I had a go at projecting oil and gas production based on stated reserves and resources, projects in production and development, and known discoveries. The dominance of gas production makes some of this quite difficult - small gas fields might be produced for only a few years, whereas large ones have long, steady plateaus (maintained by adding compression and new wells) and then can die suddenly.
I've included all 4F resources, most 5F and about half 7F (such fields are in lower case). The yellow line shows the limit for fields in production, the white one shows fields in development and those above are in appraisal. The new oil production is dominated by the Johan Sverdrup field, its phase II development is not yet approved but will almost certainly go ahead. Johan Castberg is the second largest, and also pretty likely to proceed (eventually). The total developed liquids, assuming the curves run out forever is 15% above the NPD remaining reserve and resource number (thus allowing for some earlier end-of-life shutdown and a bit of reserve growth).

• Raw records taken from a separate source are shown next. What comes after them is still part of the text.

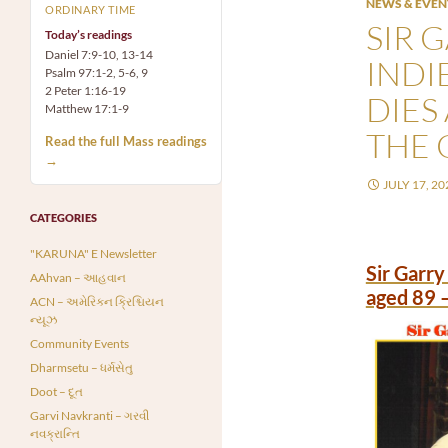
NEWS & EVEN
ORDINARY TIME
SIR 
Today’s readings
Daniel 7:9-10, 13-14
INDI
Psalm 97:1-2, 5-6, 9
2 Peter 1:16-19
DIES
Matthew 17:1-9
THE 
Read the full Mass readings
→
JULY 17, 20
CATEGORIES
"KARUNA" E Newsletter
Sir Garry
AAhvan – આહવાન
aged 89 
ACN – અમેરિકન ક્રિશ્ચિયન
ન્યૂઝ
Community Events
Dharmsetu – ધર્મસેતુ
Doot – દૂત
Garvi Navkranti – ગરવી
નવક્રાન્તિ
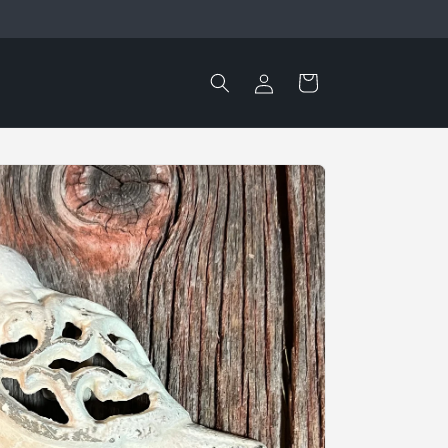
Log
Cart
in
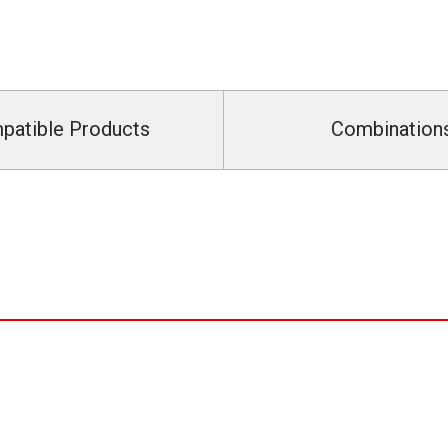
patible Products
Combination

I'm not sure if the decline around 2019 will actually be seen - it's similar to numbers seen before 2010, but much steeped than has been maintained since. However if the decline rate is reduced near term then it will have to get steeper some time as depletion always wins in the end. To some extent they look to be in a red queen race - trying to maintain a short term plateau to 2030, even the Johan Sverdrup development has much higher production rates than would have been used in the past for such a fields size.
There are some other probable projects that might add more oil. These are redevelopments of existing mature fields. I have included some - e.g., Njord-Hyme, Snorre IOR and Frigg - but there are other possibilities. One of the biggest is Yme, which is an old field abandoned as uneconomic in 2001. NPD do not list any reserve for it, but only about 15% of the OOIP has been recovered. Repsol installed a jack-up to start redeveloping the field, but it was declared structurally unsound and was removed without ever operating in 2013. They are likely to have another try soon.

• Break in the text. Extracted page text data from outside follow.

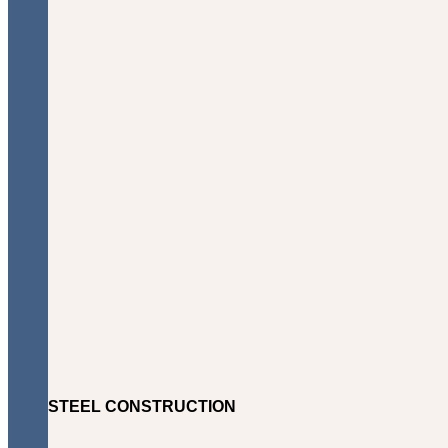
STEEL CONSTRUCTION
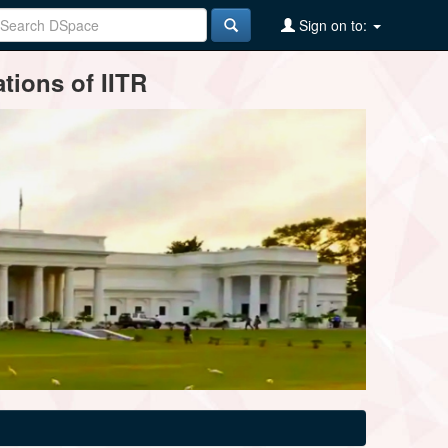
Sign on to:
tions of IITR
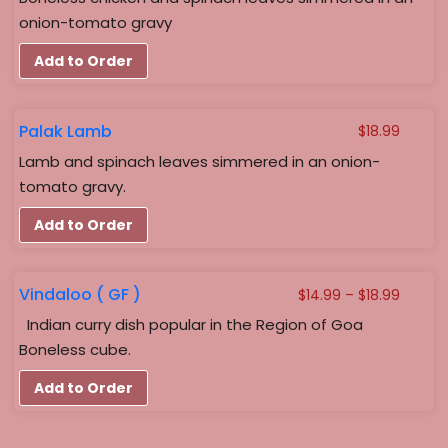
onion-tomato gravy
Add to Order
Palak Lamb
$
18.99
Lamb and spinach leaves simmered in an onion-
tomato gravy.
Add to Order
Vindaloo ( GF )
Price
$
14.99
–
$
18.99
range:
Indian curry dish popular in the Region of Goa
$14.99
Boneless cube.
throug
$18.99
Add to Order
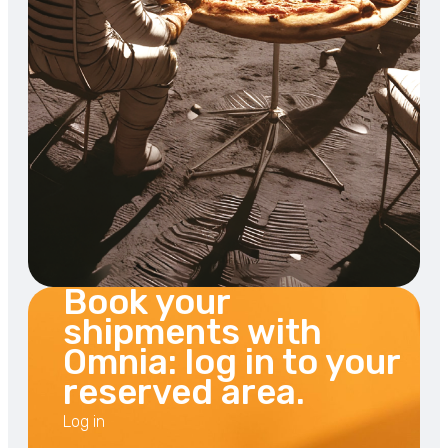
Book your
shipments with
Omnia: log in to your
reserved area.
Log in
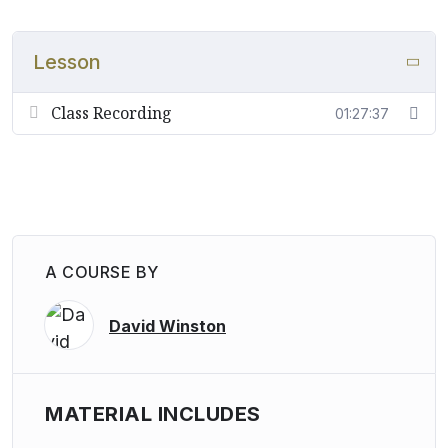
Lesson
Class Recording
01:27:37
A COURSE BY
David Winston
MATERIAL INCLUDES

For gas things are dominated by the long plateau on Troll. There are far fewer undeveloped resources and reserves than for oil and it looks to me that production is peaking about now and decline will soon be obvious. The yellow and white lines show producing, in development and appraisal fields and, as for oil, the total developed natural gas (and NGL), assuming the decline curves run out for ever, is a bit above the NPD stated remaining combined reserves and resources for the fields included.